Put this sentence from the speech on Sri Lanka below into French: "The independent, thorough and credible investigations into alleged violations that the UK and many other countries have called for have not taken place."

READING PASSAGE section start

Our observation is that military intrusion in the north is significant. There are too many stories of people in the area who, if they speak to non-governmental organisations or western journalists, are immediately interrogated by non-uniformed military personnel, and an oppressive sense of intrusion was reported by those who were able to report it. People commented on my visit and said how foolish I was. They said, “Don’t you know that no one will be able to speak to you honestly?” Trust me, Mr Deputy Speaker, I knew that full well, and I made no judgment in relation to what was said to me. However, my going on that visit, on which people could see how I was treated, made, I think, its own point, and I would ask that in future perhaps there would not be quite as much intrusion. That is something that needs to be recognised in the area.
Thirdly, not only has there been no agreement on political settlement, but a recent Bill in the Sri Lankan Parliament has restricted existing devolution by repatriating budgetary powers to the central Government. Fourthly, there is no reliable information on the missing, and families are unable to establish whether their relatives are among those still detained. Finally, there has not been, even as we see new footage that has been released, an independent investigation into the Channel 4 footage, as recommended by the LLRC.
One area not adequately covered by the LLRC is justice, or accountability, for the alleged violations of international humanitarian law by both sides in the war. As I said in a Westminster Hall debate on justice in Sri Lanka earlier today, all Sri Lankans deserve access to fair and transparent justice, yet for many Sri Lankans, Sinhala and Muslim as well as Tamil, the military defeat of the Tamil Tigers in 2009 has not been followed by an accounting for the events that they experienced during the war. The independent, thorough and credible investigations into alleged violations that the UK and many other countries have called for have not taken place.

READING PASSAGE section end
DATA FOR ANALYSIS section start

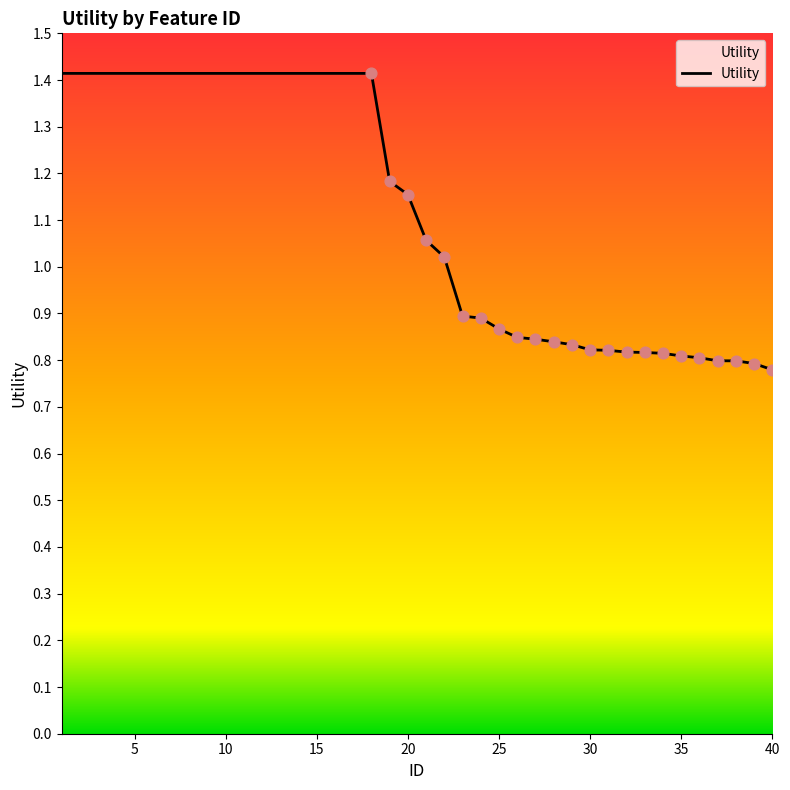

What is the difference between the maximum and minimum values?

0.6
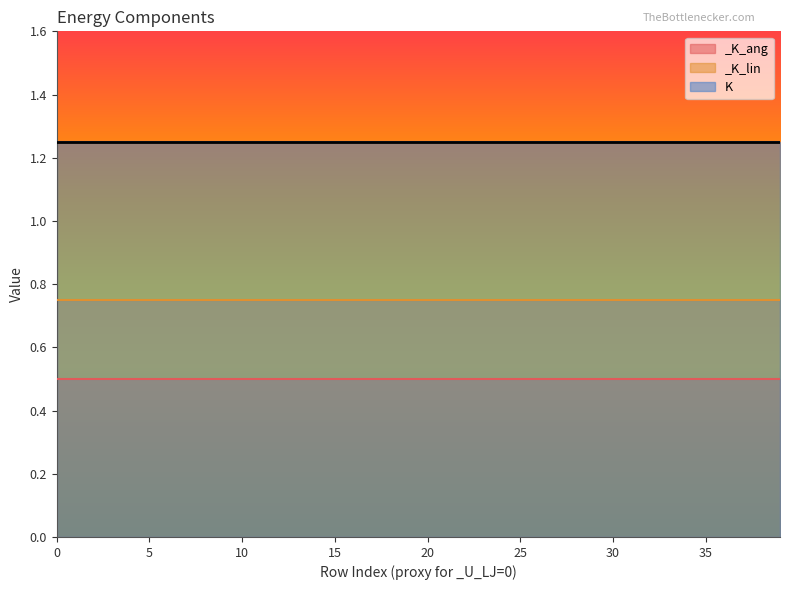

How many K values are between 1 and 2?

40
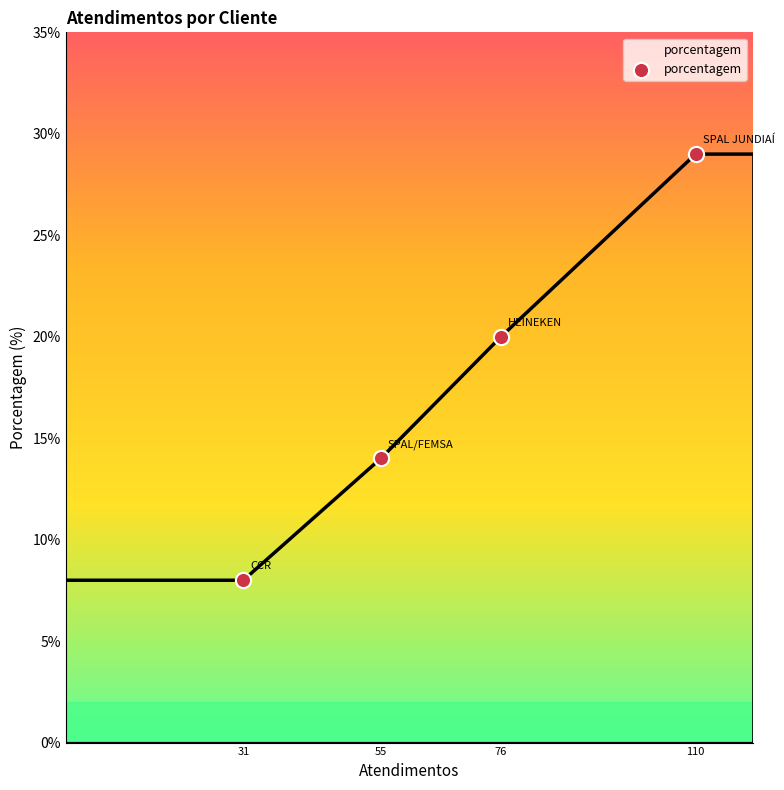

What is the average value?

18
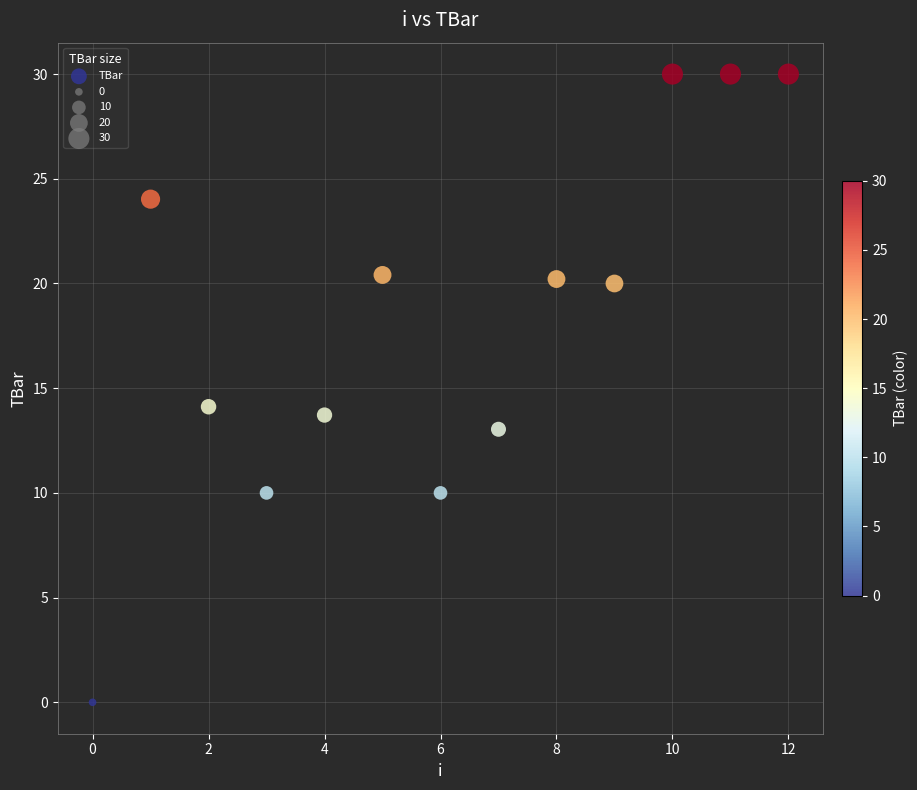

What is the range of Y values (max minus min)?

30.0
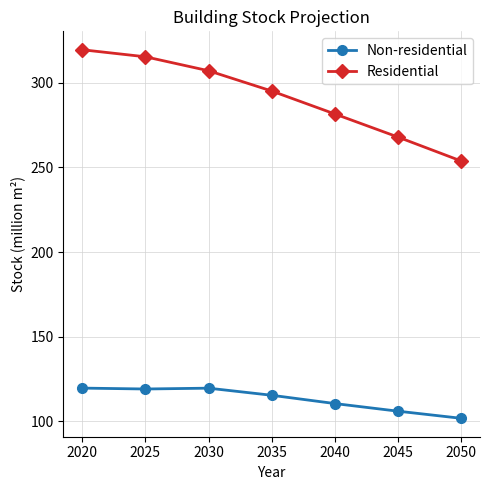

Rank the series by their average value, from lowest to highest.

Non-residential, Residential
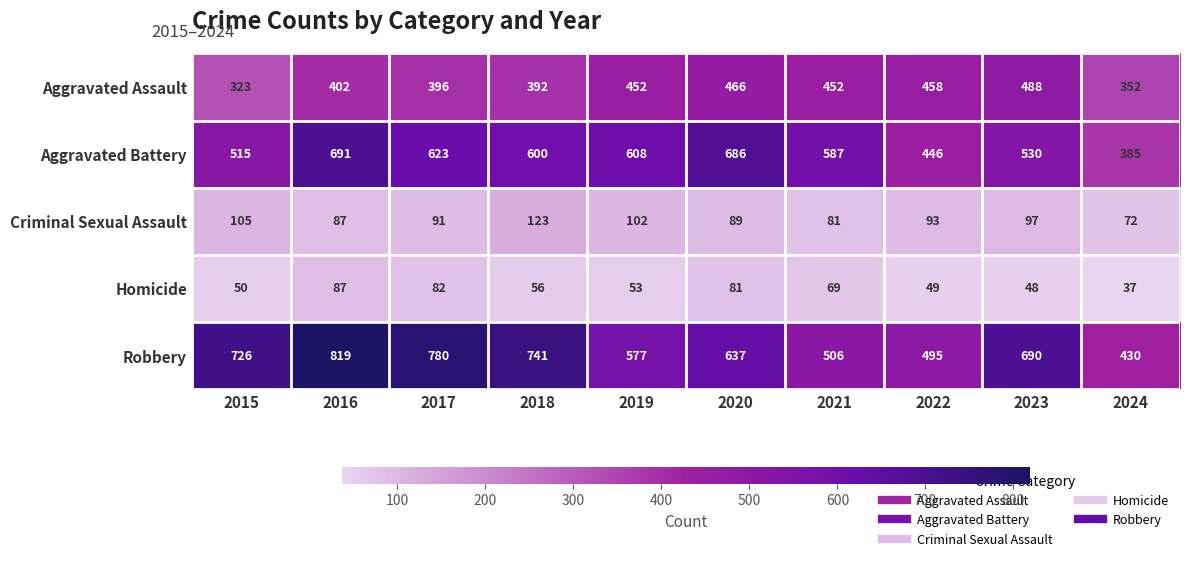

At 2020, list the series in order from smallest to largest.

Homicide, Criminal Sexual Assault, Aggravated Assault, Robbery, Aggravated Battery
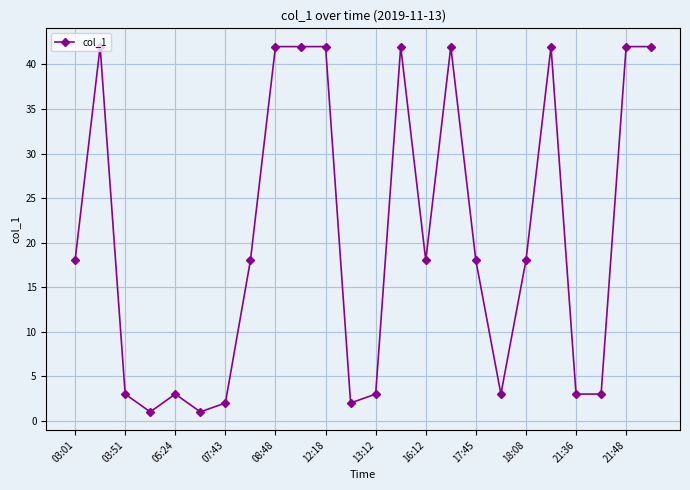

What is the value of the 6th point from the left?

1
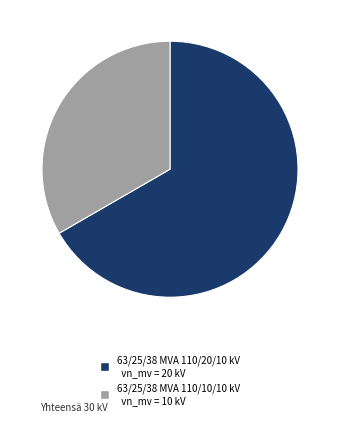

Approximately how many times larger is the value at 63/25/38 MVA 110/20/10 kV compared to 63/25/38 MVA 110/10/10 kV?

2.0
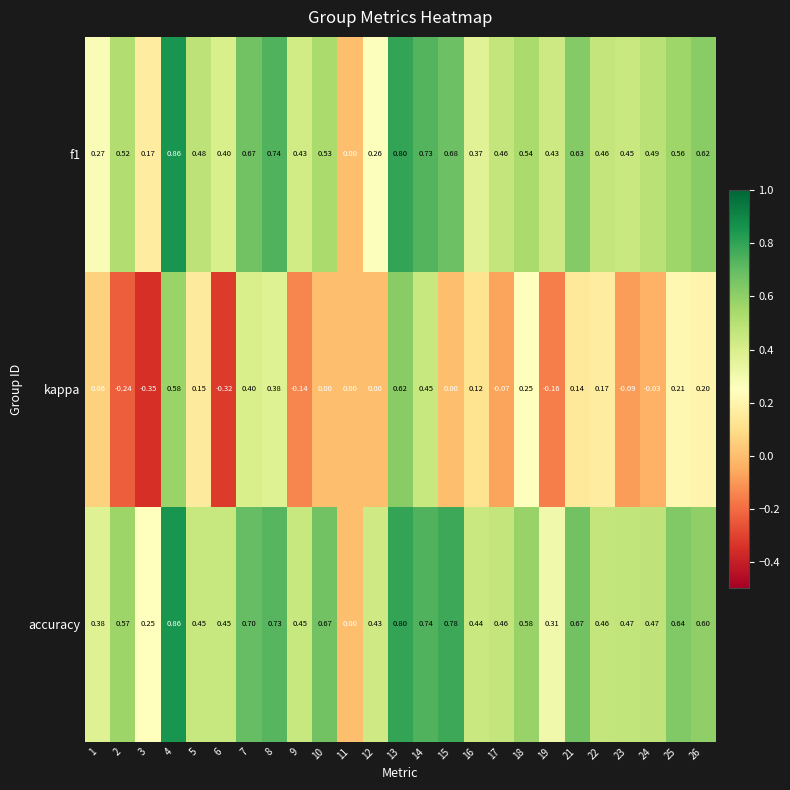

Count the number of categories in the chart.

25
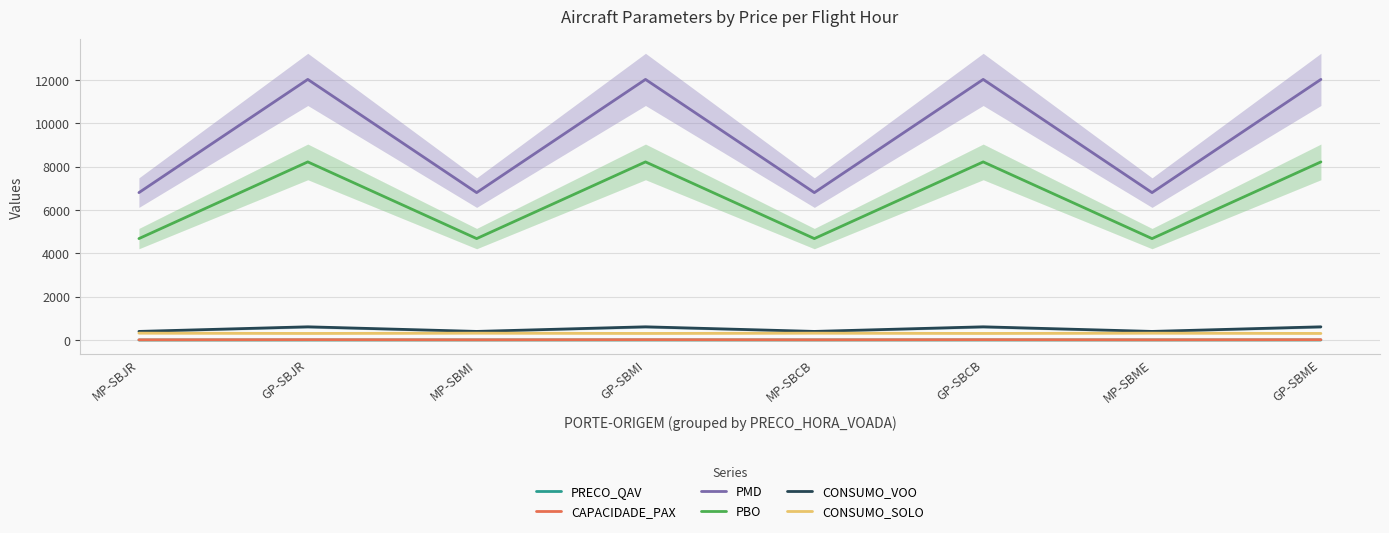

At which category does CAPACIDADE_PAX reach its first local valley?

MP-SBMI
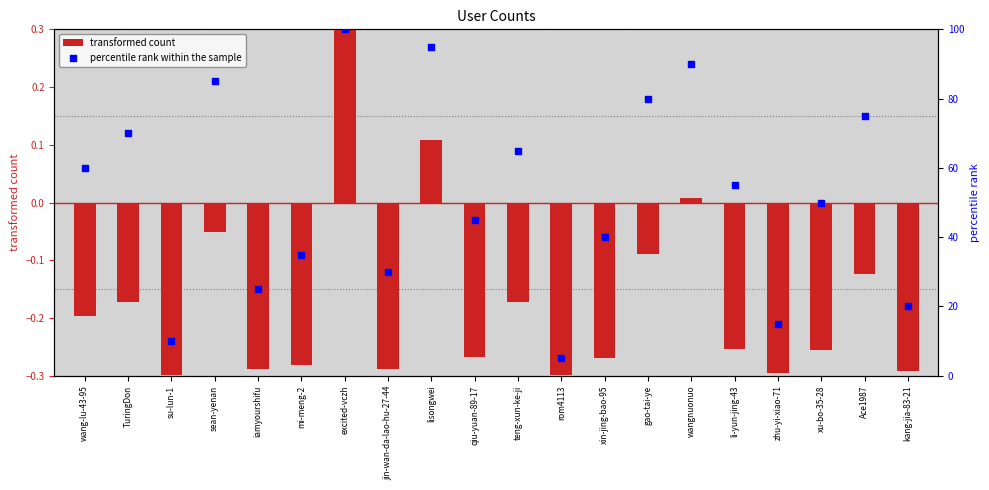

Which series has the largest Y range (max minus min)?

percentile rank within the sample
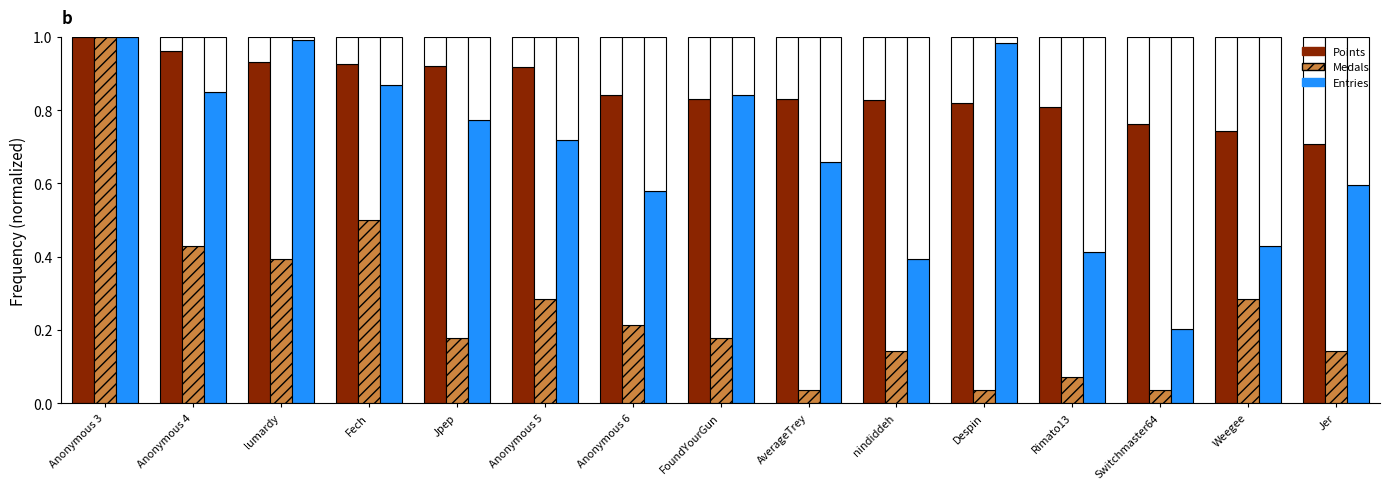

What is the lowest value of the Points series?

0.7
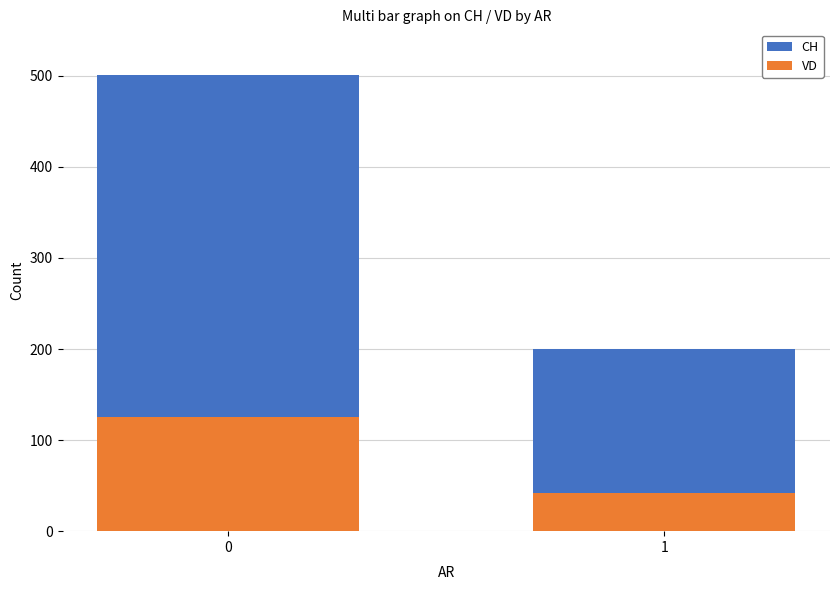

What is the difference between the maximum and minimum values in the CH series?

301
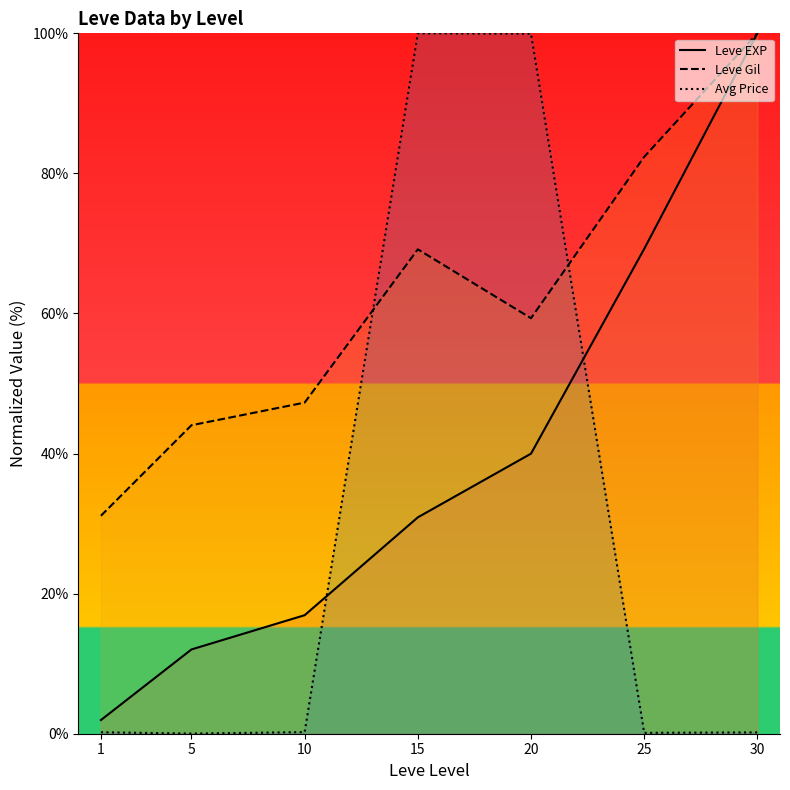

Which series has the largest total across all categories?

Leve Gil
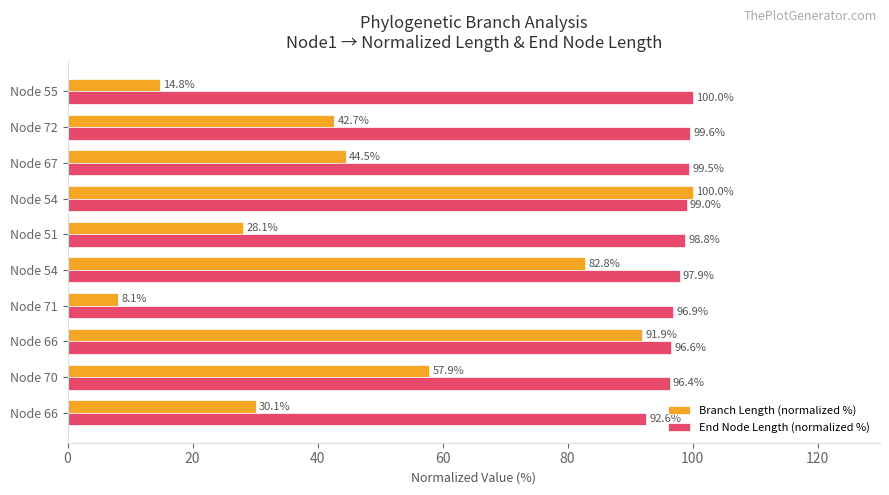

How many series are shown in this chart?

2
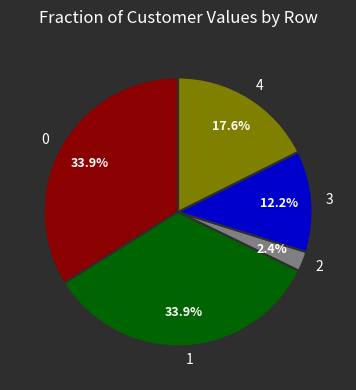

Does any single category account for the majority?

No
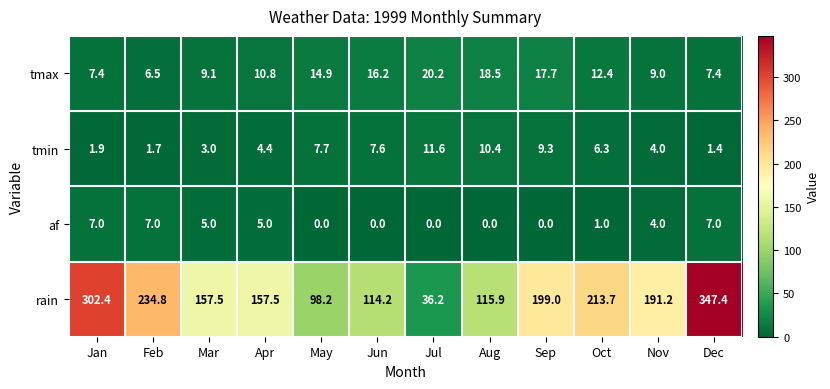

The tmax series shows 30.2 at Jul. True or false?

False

DATA FOR ANALYSIS section end

*RESULT OF THE EXERCISE*
Les enquêtes indépendantes, approfondies et crédibles sur les violations présumées, réclamées par le Royaume-Uni et de nombreux autres pays, n'ont pas eu lieu.